On the other hand there were rumours that Russia can and does manipulate SS7 e.g. to get 2FA tokens via SMS, they also have likely control over the GSM and 3G/4G stations. As this is a black box it's probably not impossible that a network operator could access the keys via the baseband if there is a hole a "feature" e.g. for DMA access from the baseband to the phone, however this is pure speculation from my part.

The linked article completely misrepresents FSB's announce. It says that FSB has come up with the procedure by which companies can hand them their encryption keys, not that they will be able to decrypt everything themselves.

Is it possible to correct the title? It's actively misleading now.

I actually believe the Russian government can do that.

It's trivial for a messenger app to include code that sends a copy of your private key to the messenger app's company's HQ, if served with a warrant or if obliged by law (and that seems to be precisely what's happening here).

If the messenger app is open-source (like Telegram or Signal), you can satisfy yourself that the messenger app isn't sending your private key behind your back.

But it's a different story if the app is closed-source and its parent company was involved in PRISM (like Whatsapp).

> If the messenger app is open-source ... you can satisfy yourself that the messenger app isn't sending your private key

But only if you are building and installing the app from source, and have audited each release. OS apps installed through app stores suffer the same lack of visibility as a CS app.

Governments who do not allow the proper, open operation of the internet, should be banned from using it. Like it or not the Internet was created by Americans, it was nurtured with American ideals of freedom, and countries who refuse to allow those standards should be barred from participating. I think this would have a positive effect in the long run, the way economic sanctions sometimes work.

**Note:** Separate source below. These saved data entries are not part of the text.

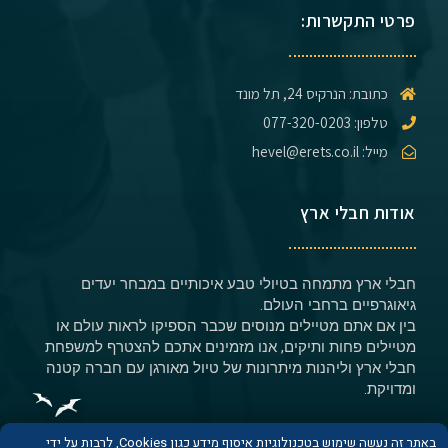
פרטי התקשרות:
כתובת: הנרקיס 24, תל מונד
טלפון: 077-320-0203
מייל: hevel@erets.co.il
אודות חבלי ארץ
חבלי ארץ מתמחה בטיולי טבע איכותיים במבחר יעדים
גיאוגרפיים ברחבי העולם.
בין אם אתם מטיילים מנוסים שכבר הספיקו לראות עולם או
מטיילים פחות ותיקים, אנו מזמינים אתכם להצטרף למשפחת
חבלי ארץ וליהנות מיתרונות של טיול מאורגן עם חברה קטנה
ומדויקת.
באתר זה נעשה שימוש בטכנולוגיות איסוף מידע כגון Cookies, לרבות על ידי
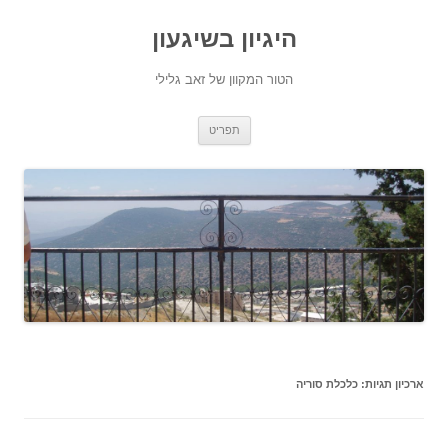
היגיון בשיגעון
הטור המקוון של זאב גלילי
לדלג
תפריט
לתוכן
ארכיון תגיות:
כלכלת סוריה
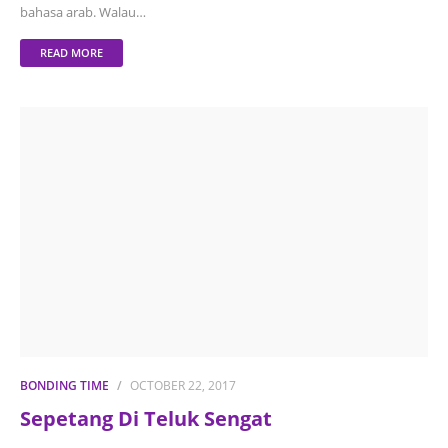
bahasa arab. Walau…
READ MORE
BONDING TIME
OCTOBER 22, 2017
Sepetang Di Teluk Sengat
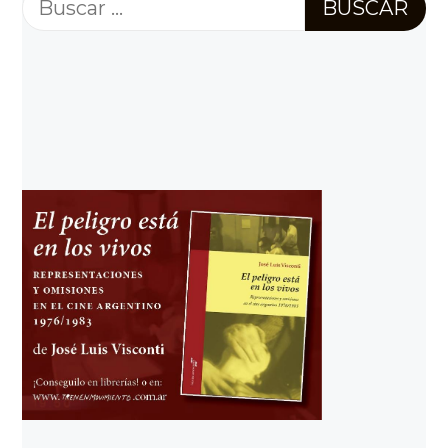
Buscar:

A few years ago I'd never have proposed this.. but the willingness of second and third world governments to abuse the internet for their obviously crooked purposes has reached a fever pitch in recent months.

slightly unrelated, but interesting, those same countries produce most of the world's spam and viruses.

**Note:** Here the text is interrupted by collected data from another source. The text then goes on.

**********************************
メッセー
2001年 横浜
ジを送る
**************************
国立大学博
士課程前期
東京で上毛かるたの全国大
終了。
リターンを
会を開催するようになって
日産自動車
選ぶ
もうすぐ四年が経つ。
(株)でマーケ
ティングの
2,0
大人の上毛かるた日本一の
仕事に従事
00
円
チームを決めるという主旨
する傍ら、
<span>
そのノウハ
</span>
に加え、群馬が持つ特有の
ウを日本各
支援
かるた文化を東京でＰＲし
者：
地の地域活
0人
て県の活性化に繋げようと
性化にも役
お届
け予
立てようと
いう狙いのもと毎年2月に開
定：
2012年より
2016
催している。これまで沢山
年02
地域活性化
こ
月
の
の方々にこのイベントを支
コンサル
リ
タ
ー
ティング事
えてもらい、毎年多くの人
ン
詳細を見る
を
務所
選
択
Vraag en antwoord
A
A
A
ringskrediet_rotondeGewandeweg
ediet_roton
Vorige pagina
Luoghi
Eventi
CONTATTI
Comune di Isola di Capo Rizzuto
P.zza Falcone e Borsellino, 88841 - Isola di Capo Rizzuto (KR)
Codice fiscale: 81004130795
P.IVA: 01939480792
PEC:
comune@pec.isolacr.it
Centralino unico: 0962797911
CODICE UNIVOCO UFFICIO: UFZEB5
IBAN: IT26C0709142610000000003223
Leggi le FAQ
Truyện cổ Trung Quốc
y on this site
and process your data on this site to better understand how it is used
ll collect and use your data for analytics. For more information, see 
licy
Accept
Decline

edit: I wonder if it'd be feasible to ban corrupt governments from the internet while allowing citizens access.

> Like it or not the Internet was created by Americans, it was nurtured with American ideals of freedom, and countries who refuse to allow those standards should be barred from participating.

And it's been undermined by Americans, and been corrupted into a platform for American surveillance and cultural propaganda, thanks to the NSA and CIA.

The thing is, Putin sounds like a raving loon for saying things like "the internet is a CIA project," but he's not entirely wrong. The US created one of the greatest tools for freedom, communication and expression the world has ever known... and it's been been trying ever since to burn it down and plant the Stars and Stripes in the ashes.

Compared to other countries, entirely in my head and not in any scientific way, I think America has a better track record than some of protecting the internet from tyrannical government agents.
Blocking an entire country from accessing infrastructure in other countries would only help these authoritarian nations foster nationalism.
if I understand your statement, I think I agree. That's why I adjusted my comment to suggest banning only the governments of those nations, while allowing the private citizenry to continue to have access.

That would certainly be challenging to do, but I believe it would be possible.